Beauty is intrinsically tied in with advertising and new technology. I was intrigued to recently discover that the marketing of motor vehicles is not so much about shapes but reflective surfaces. The recent motor show illustrated this well, with each car shimmering more than the next in the strategically placed lighting. This has the effect of making stationary objects come to life.

Consider Steve Jobs’ claim to fame. The flood of articles that have emerged since his death remind us that Jobs was not the genius behind Apple software but rather the chief designer and marketer. His work revolved around beauty and involved appealing to the emotional beings that we are.
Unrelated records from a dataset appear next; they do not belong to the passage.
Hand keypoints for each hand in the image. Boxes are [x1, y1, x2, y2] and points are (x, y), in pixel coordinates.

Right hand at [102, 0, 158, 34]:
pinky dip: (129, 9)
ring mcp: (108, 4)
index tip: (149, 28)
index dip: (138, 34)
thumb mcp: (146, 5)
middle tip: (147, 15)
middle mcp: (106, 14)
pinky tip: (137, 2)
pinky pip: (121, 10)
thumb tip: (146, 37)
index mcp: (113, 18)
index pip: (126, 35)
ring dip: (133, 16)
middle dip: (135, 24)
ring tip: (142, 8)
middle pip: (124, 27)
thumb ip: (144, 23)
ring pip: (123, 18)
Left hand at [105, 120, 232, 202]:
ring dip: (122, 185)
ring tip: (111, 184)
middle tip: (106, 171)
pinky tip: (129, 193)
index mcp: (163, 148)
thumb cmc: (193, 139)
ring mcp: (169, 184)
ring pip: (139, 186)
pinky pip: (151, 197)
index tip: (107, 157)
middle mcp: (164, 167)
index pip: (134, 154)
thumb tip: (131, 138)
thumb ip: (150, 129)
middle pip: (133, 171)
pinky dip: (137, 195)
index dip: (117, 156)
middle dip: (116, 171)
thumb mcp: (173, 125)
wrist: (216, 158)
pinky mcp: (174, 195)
Designers and advertisers are responsible for shaping our ever-evolving ideas of beauty year after year. This year some of the criteria that signify beauty in technology are flat, touchable surfaces, thin and light-weight with rounded corners. The beautiful colours are black, white and silver – much like the colour scheme of what we might imagine a modern-looking kitchen to embody.
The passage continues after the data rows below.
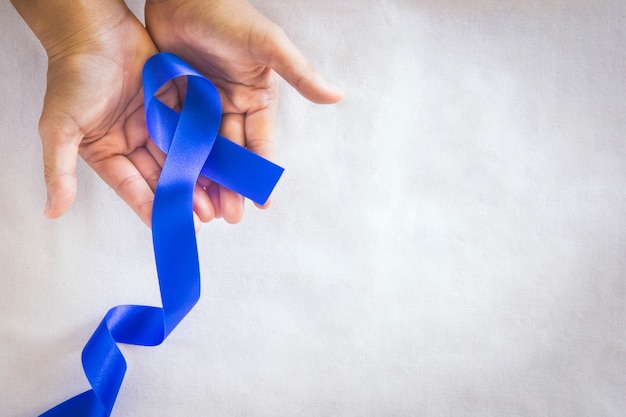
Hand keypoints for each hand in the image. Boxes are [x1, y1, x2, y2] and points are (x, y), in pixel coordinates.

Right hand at [11, 0, 212, 227]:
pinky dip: (205, 145)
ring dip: (198, 176)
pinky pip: (191, 129)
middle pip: (161, 176)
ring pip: (180, 156)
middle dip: (182, 196)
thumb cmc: (72, 74)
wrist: (93, 27)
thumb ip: (59, 170)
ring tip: (218, 197)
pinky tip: (221, 162)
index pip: (132, 187)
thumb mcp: (59, 127)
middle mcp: (133, 141)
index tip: (173, 226)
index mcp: (107, 151)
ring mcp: (155, 123)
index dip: (152, 207)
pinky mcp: (173, 104)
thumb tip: (51, 211)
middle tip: (205, 216)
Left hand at [145, 0, 343, 222]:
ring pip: (205, 151)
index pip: (261, 143)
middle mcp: (232, 107)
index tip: (262, 203)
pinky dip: (179, 157)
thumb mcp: (267, 44)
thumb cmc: (228, 14)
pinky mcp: (177, 102)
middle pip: (233, 154)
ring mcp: (203, 106)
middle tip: (228, 217)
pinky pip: (179, 135)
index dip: (261, 173)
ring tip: (202, 210)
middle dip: (232, 185)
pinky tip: (175, 181)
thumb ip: (299, 72)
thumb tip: (337, 96)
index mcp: (257, 98)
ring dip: (205, 179)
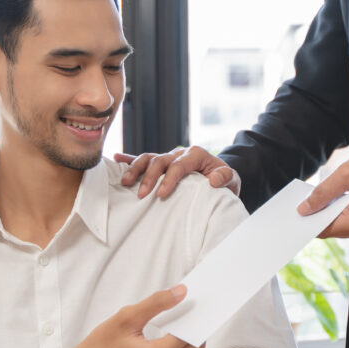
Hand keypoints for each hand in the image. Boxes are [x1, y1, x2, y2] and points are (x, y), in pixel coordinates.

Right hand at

A lot of funding for the marketing of new technologies goes towards understanding how people’s brains respond to images. Debates have revolved around whether we “think beauty” or “feel beauty”. What we do know is that it takes a good few seconds for stimuli to enter into the cognitive portion of the brain, where we get a chance to really think about what we have just seen or felt.

Television adverts take this fast-paced form of advertising to the extreme – quickly throwing imagery at our eyes coupled with strange statistics and tidbits of information. They attempt to embed these into our subconscious and supply us with answers before we get a change to think about what just happened. When we happen upon the product later on we suddenly feel a strange sense of familiarity with it.
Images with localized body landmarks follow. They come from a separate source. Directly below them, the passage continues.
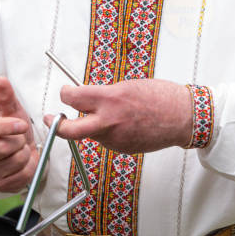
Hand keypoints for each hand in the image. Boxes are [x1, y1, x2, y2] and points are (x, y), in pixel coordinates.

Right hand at [0, 77, 38, 191]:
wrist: (14, 150)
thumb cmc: (10, 127)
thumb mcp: (10, 110)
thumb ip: (5, 96)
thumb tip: (1, 80)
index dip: (7, 126)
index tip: (22, 124)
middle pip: (5, 147)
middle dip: (20, 140)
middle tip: (20, 137)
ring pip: (17, 161)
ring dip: (26, 153)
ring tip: (21, 148)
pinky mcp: (0, 184)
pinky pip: (23, 176)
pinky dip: (30, 167)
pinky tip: (24, 161)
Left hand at [44, 79, 192, 153]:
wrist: (184, 117)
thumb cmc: (159, 96)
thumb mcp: (126, 86)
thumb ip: (103, 95)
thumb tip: (85, 99)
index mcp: (109, 99)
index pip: (72, 97)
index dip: (65, 94)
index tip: (66, 93)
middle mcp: (108, 121)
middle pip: (68, 130)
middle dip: (55, 126)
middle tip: (51, 120)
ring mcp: (114, 138)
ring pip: (90, 133)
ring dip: (93, 125)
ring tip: (116, 115)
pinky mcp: (121, 149)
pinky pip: (106, 140)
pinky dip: (109, 132)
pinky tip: (127, 125)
Then there is the other extreme. There is roughly a six second period whereby stimuli and information reach the cognitive part of our brains – six seconds which is crucial to advertisers and product designers. The lights dimming before a movie starts in the cinema, for example, takes roughly six seconds. The intended effect is to create feelings of anticipation and excitement. BMW copied this technique with their slow dimming lights.

Richard Seymour: How beauty feels

http://video.ted.com/assets/player/swf/EmbedPlayer.swf

Richard Seymour is a product designer who revealed some of these secrets during a TED talk at http://www.ted.com In his talk he explores our response to beauty and illustrates the surprising power that objects which exhibit beauty can have over us. Seymour explains that the goal of advertisers and designers is to form emotional bonds between us and products. What we see, he argues, “is an electro-chemical party trick that happens before we even get a chance to think about it.”

“We are slaves to the first flash”, says Seymour, and “we see and understand things not as they are, but as we are”, to quote the philosopher Anais Nin. Seymour also shed light on how the beauty and our perception of something can change according to the information we are provided either before or afterwards. Consider ballet, for example. One who doesn’t understand the pain and discipline that ballet dancers endure would find it far less beautiful than someone who truly understood and appreciated the art.

It makes one wonder if the small and curvy Blackberry is suddenly less beautiful now than it was before.